Koster juga menekankan pentingnya skenario pengaturan lalu lintas jangka pendek, khususnya di wilayah Sarbagita (Denpasar, Badung, Gianyar, Tabanan), untuk mengatasi kemacetan akibat tingginya arus kendaraan, termasuk truk pengangkut material dari Jembrana dan Karangasem.
"Daerah Sarbagita adalah pusat aktivitas lokal dan wisatawan. Penanganannya tidak cukup dengan pembangunan infrastruktur, tetapi harus didukung manajemen transportasi yang cermat dan adaptif," tambah Koster.
Gubernur Bali menyoroti permasalahan transportasi yang marak, seperti ojek daring (ojol) ilegal, transportasi wisata ilegal, dan pengemudi non-KTP Bali yang beroperasi tanpa izin resmi.
Ia menegaskan, penegakan aturan harus dilakukan tegas dan konsisten, selaras dengan Peraturan Daerah tentang angkutan sewa khusus.
Isu wisatawan asing yang melanggar aturan lalu lintas juga menjadi perhatian Gubernur Koster. Ia meminta agar Dinas Perhubungan bekerja sama dengan instansi terkait melakukan penertiban secara rutin dan edukatif.
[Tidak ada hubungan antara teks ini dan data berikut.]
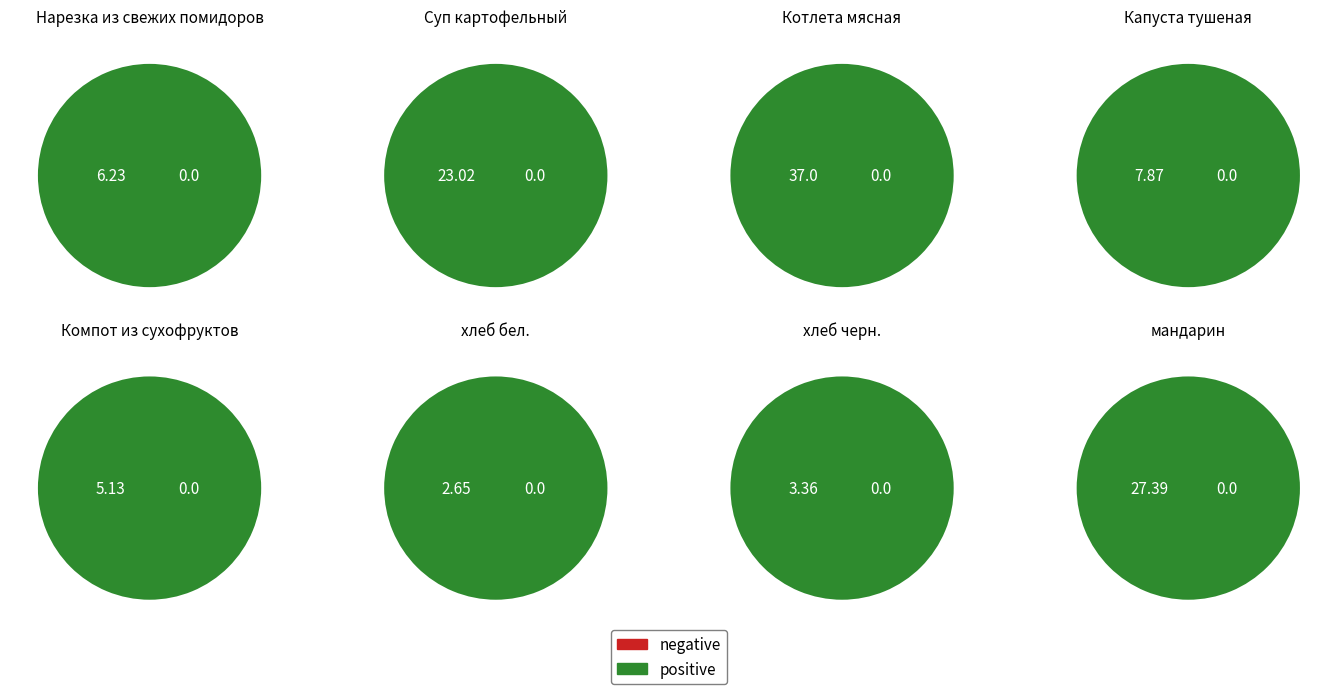

To the nearest percent, what portion does Капуста тушеная represent?

7%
"Kalau mereka tidak memiliki SIM internasional, harus ditindak. Tidak boleh dibiarkan karena mencoreng wajah pariwisata Bali," tegasnya.
Di akhir arahannya, Koster mengingatkan pentingnya kekompakan internal di lingkungan Dinas Perhubungan. "Semua harus satu langkah, satu visi, satu semangat. Kita bekerja untuk kepentingan masyarakat Bali," ucapnya.